Record extracts =>
_ _ _ _ _ _ _
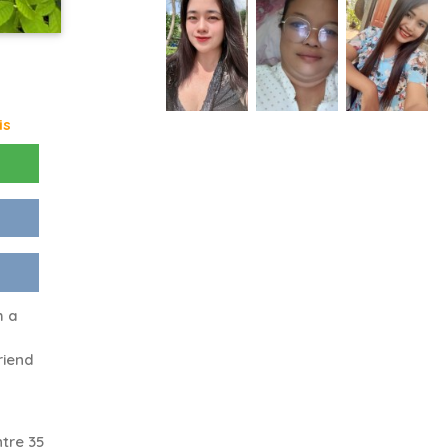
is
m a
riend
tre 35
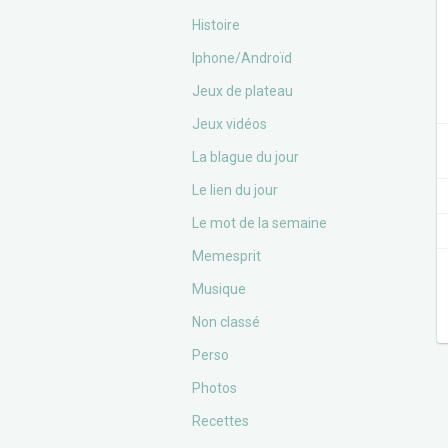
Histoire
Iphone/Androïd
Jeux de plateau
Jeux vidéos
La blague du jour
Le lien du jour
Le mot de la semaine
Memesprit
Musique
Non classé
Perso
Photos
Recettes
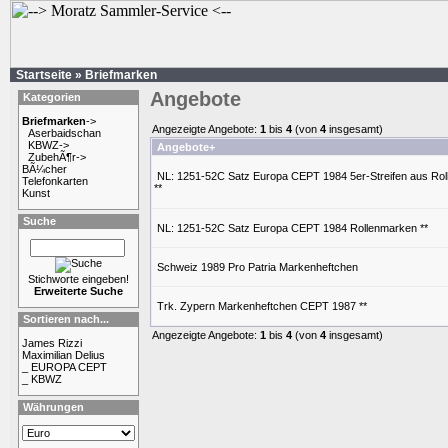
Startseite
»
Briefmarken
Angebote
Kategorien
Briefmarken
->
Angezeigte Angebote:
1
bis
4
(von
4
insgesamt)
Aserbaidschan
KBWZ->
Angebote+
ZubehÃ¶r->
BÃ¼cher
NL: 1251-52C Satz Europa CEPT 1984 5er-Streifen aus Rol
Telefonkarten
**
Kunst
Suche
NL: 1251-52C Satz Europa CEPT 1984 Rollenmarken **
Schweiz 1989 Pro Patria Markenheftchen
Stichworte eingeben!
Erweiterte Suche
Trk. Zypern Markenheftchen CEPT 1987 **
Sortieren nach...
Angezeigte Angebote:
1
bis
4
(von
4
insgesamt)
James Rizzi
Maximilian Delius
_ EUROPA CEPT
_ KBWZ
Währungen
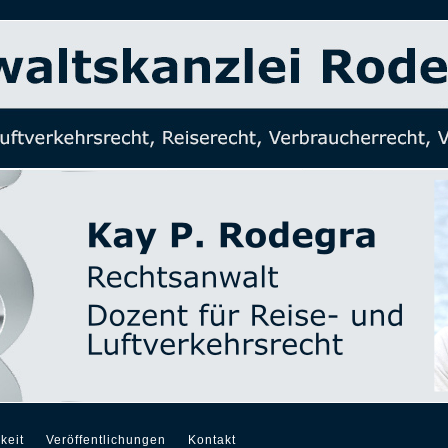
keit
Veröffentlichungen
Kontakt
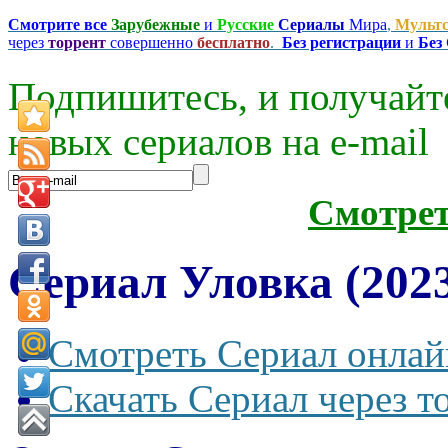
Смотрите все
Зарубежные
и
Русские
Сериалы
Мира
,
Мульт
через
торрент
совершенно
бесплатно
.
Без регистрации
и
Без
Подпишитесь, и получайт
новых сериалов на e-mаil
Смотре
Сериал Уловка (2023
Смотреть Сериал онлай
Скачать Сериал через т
_ _ _ _ _ _ _
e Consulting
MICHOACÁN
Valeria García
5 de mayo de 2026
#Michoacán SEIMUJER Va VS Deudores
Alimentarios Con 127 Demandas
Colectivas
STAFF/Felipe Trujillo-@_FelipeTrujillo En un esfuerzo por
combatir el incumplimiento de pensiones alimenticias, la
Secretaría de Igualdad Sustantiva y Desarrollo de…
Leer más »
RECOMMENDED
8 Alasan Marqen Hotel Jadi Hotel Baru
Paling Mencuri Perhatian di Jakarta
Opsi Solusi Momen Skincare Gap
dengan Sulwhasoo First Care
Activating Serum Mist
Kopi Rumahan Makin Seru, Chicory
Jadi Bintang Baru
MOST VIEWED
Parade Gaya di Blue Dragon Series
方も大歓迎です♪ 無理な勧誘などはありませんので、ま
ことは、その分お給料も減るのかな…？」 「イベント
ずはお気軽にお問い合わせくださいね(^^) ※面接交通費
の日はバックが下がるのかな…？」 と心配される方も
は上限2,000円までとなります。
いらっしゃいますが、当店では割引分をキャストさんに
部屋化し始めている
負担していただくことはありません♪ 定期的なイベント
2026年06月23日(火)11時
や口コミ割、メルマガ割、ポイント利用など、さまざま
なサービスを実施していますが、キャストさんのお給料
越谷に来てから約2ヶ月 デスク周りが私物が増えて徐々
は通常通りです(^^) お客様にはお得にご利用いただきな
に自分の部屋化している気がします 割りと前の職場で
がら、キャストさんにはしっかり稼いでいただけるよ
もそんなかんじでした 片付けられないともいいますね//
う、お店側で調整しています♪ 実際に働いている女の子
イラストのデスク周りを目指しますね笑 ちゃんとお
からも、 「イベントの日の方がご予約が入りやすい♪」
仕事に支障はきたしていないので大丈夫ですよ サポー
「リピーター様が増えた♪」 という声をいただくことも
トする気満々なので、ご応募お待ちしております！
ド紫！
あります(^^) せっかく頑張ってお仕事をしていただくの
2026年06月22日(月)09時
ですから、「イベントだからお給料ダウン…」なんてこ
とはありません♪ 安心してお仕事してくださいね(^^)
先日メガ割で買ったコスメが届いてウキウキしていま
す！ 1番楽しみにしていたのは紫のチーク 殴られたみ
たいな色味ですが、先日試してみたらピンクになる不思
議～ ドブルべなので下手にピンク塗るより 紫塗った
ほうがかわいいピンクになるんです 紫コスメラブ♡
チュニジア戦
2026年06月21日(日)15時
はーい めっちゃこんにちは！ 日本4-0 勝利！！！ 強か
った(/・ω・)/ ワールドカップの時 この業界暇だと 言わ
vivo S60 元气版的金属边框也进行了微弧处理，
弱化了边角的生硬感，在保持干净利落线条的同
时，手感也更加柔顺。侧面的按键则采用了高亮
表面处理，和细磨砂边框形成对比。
_ _ _ _ _ _ _
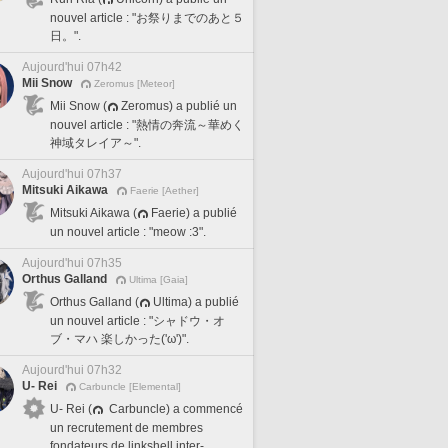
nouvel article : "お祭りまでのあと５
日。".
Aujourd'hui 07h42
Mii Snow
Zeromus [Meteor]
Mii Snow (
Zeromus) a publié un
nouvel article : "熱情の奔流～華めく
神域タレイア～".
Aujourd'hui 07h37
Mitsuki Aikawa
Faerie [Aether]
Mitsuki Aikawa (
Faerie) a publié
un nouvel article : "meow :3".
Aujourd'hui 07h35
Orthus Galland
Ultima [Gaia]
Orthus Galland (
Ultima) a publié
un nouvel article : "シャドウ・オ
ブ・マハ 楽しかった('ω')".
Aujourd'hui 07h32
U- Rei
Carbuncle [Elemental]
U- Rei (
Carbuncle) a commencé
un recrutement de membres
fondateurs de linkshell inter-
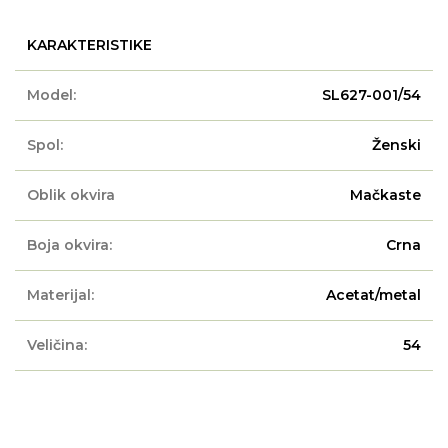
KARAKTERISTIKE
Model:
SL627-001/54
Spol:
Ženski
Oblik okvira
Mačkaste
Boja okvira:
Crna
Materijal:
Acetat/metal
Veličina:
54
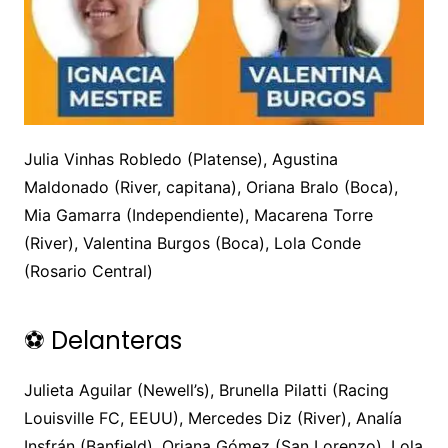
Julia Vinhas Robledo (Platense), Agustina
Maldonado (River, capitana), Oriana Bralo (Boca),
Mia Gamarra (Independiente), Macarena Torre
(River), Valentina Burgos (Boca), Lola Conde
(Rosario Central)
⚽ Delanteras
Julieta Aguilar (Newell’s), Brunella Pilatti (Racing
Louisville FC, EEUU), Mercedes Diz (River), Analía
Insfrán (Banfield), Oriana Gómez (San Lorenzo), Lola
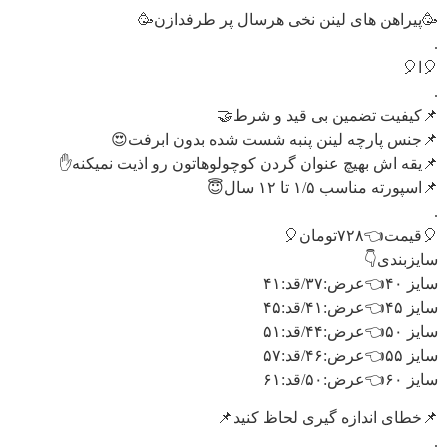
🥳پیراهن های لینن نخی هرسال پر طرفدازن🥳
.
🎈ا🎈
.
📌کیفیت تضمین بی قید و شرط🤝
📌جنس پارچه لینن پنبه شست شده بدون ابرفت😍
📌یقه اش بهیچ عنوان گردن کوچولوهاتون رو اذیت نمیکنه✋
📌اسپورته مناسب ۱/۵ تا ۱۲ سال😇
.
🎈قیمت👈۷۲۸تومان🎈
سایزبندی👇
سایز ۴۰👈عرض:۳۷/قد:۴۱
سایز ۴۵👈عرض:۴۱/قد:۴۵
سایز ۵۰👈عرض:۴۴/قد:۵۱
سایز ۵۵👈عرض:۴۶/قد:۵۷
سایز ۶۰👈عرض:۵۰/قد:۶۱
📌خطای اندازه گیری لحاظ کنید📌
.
_ _ _ _ _ _ _
Directions => Please, from the entries above, set down exactly the lines from the one containing "новых сериалов на e-mаil" through the one containing "Скачать Сериал через т", and only those.

Your response =>
новых сериалов на e-mаil
Смотре
Сериал Уловка (2023
Смотреть Сериал онлай
Скачать Сериал через т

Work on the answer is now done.